Republican aides suggest that if Democrats refuse to approve a spending plan keeping the sequester in place, they’ll be the ones who will get the bulk of the blame for a shutdown.
Senate Minority Leader Mitch McConnell, R-Ky., has clung to the lower spending levels as a key achievement, aides note. And it’s one that many Republicans believe will eventually have Democrats coming to them for relief, rather than the other way around.
Democrats, of course, differ. Their hope for leverage — a point made repeatedly by Rep. Chris Van Hollen, D-Md., the ranking member of the Budget Committee — is that because of a quirk in the law, next year’s sequester cuts will hit defense programs favored by the GOP while domestic programs will essentially remain flat.
“It all falls on defense,” the first Democratic Senate aide said. “I don’t think a lot of Republicans are going to be claiming that as a big victory.”
There are plenty of people on Capitol Hill who don’t think Congress will suddenly find a way to function, even on what amounts to small ball — and who believe they’ll be staring at each other on Jan. 15 hoping the other side blinks.
“Our expectations are low.

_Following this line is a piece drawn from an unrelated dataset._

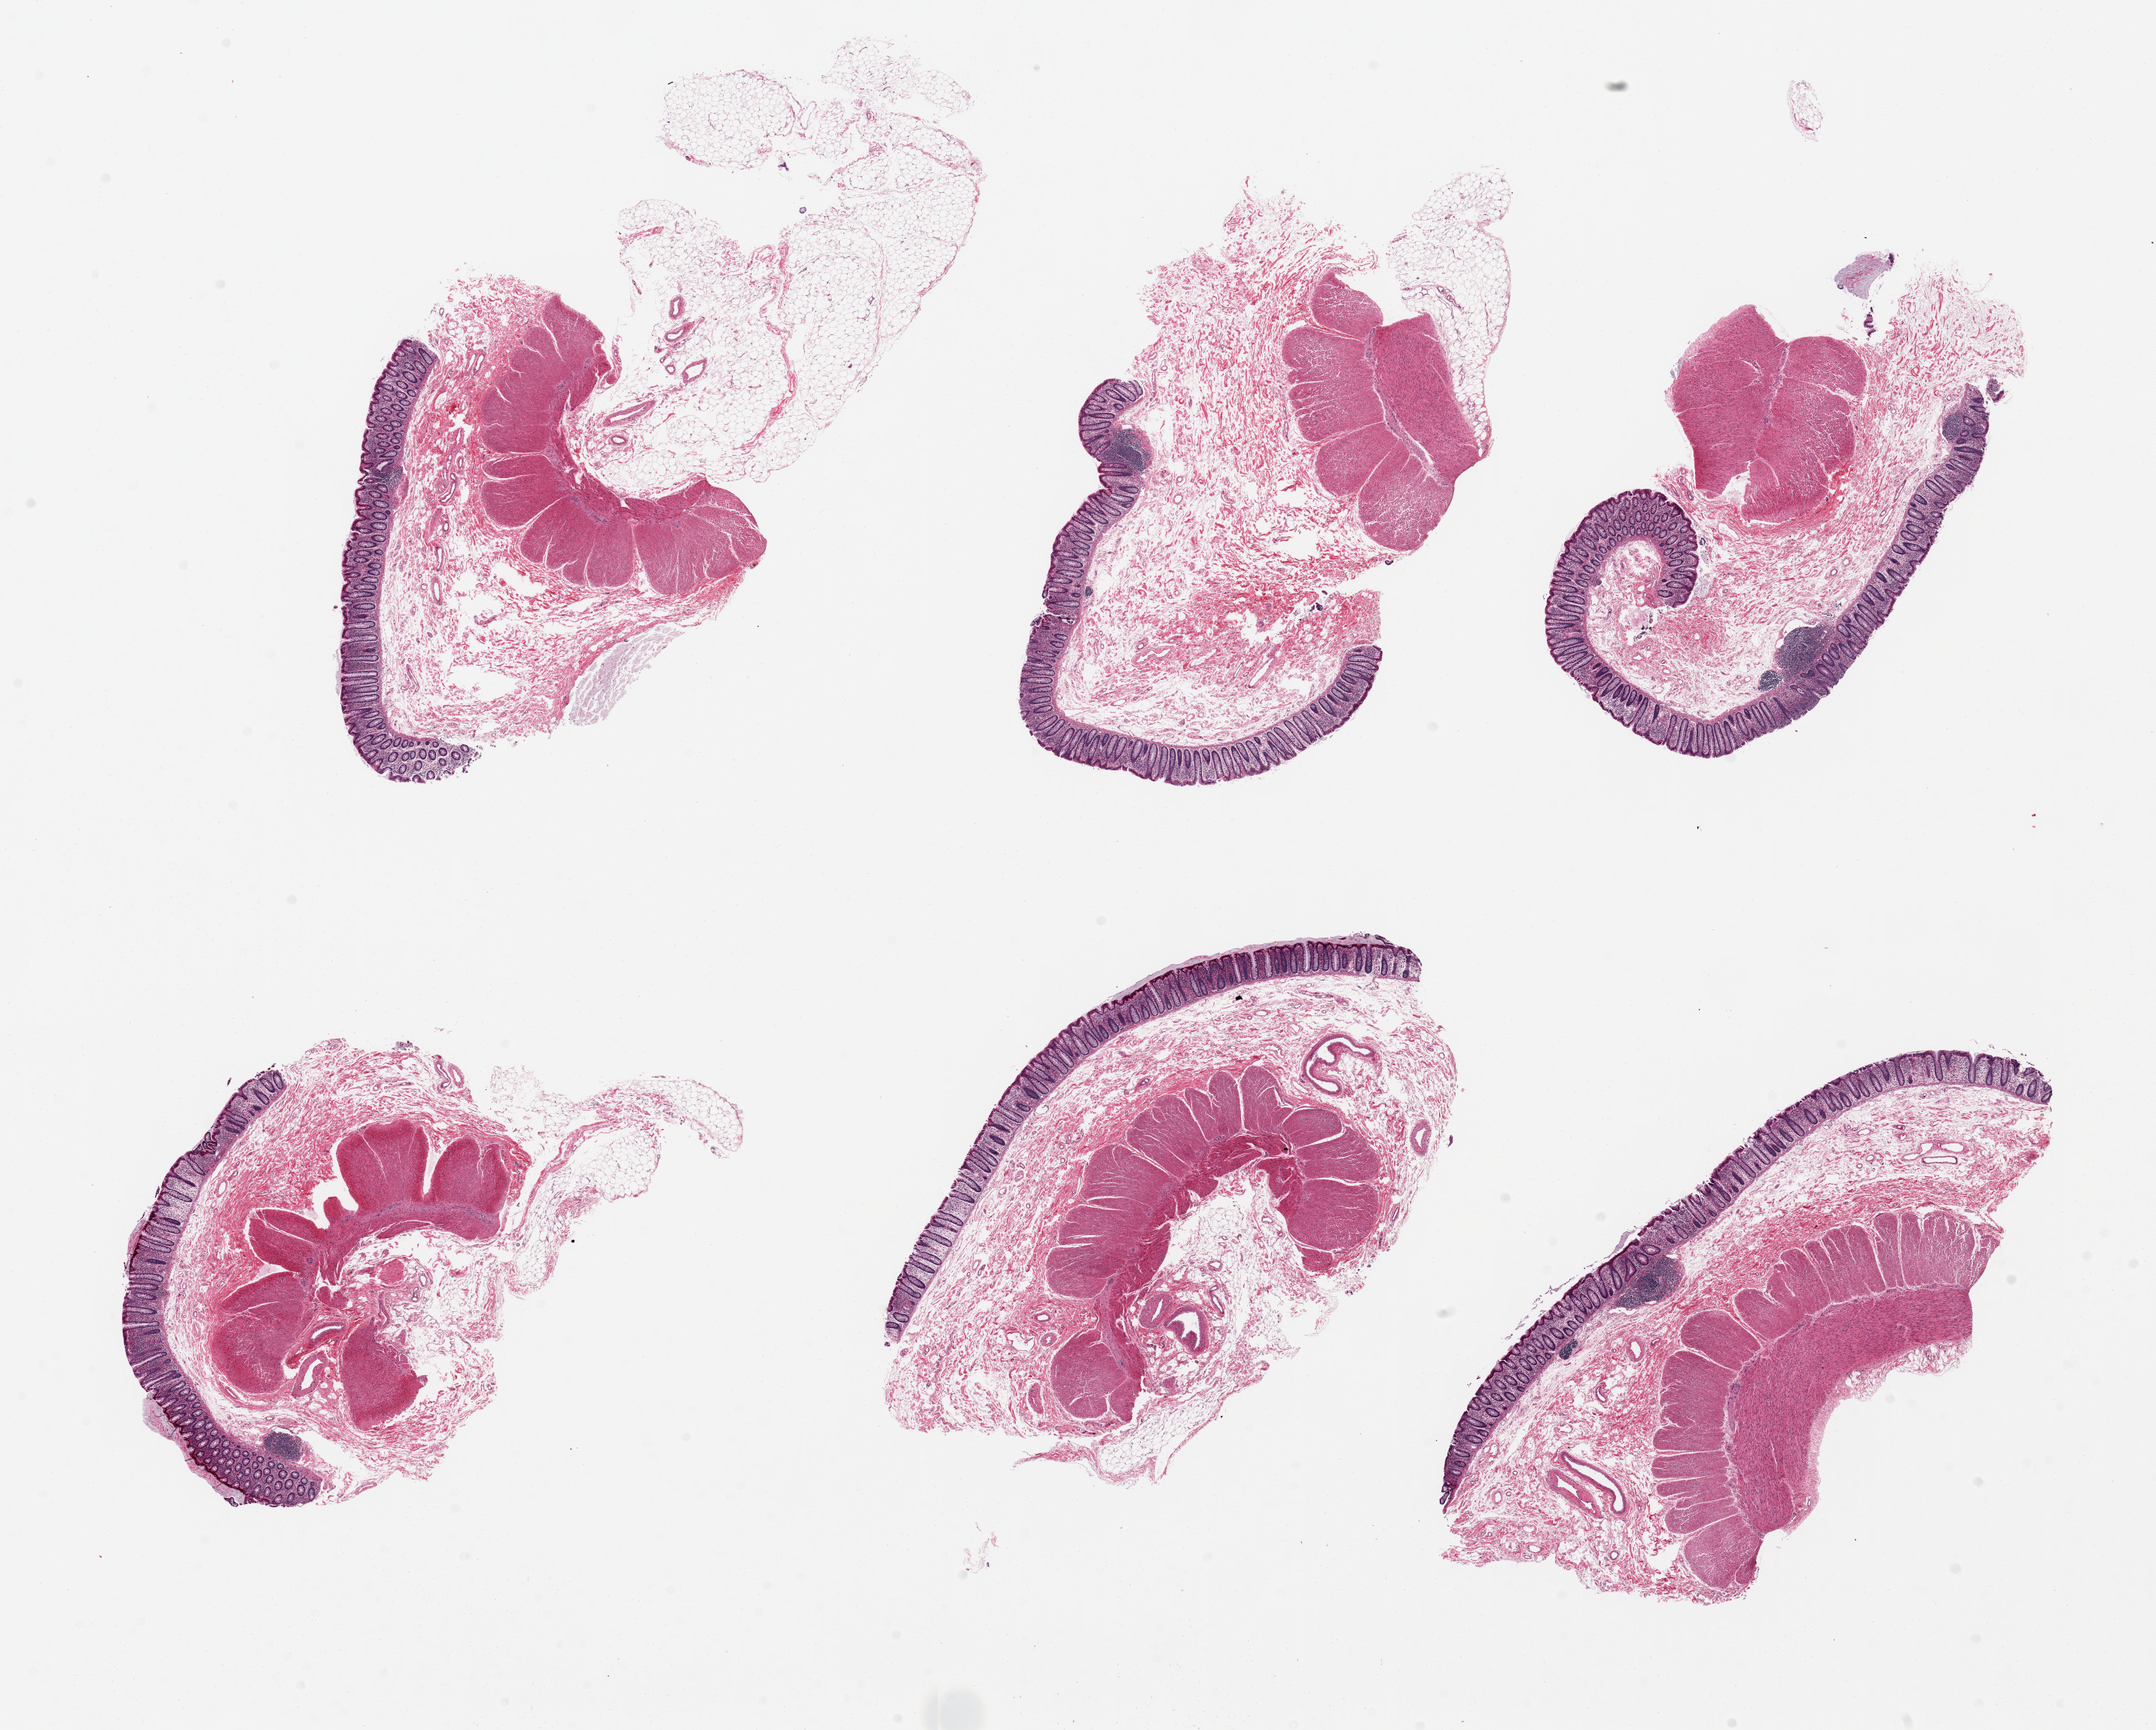
Haematoxylin and eosin whole-slide image — shown as a low-resolution overview of the whole scanned area (about 22.6 x 18.2 mm, slide scanned at 20x); PAXgene-fixed, paraffin-embedded tissue; section of transverse colon (target tissue); donor tissue sample. Female donor.
Review note (as recorded): 6 pieces, up to 9.5x4mm; mucosa well preserved, mucosa ~5-10% thickness.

Unless the president is willing to deal on entitlements, which he hasn’t before, it’s hard to see how there’s any significant agreement that comes out of the budget conference,” one Senate GOP aide said.
Several aides said Republicans will not concede the sequester spending levels and said they believe that any further agreement to fund the government or raise the debt limit would happen outside the confines of the budget conference.
And even if there were a deal replacing the sequester in the short-term, Senate Republican aides wondered if Ryan would be able to sell the higher spending levels to the House GOP.
Meredith Shiner contributed to this report.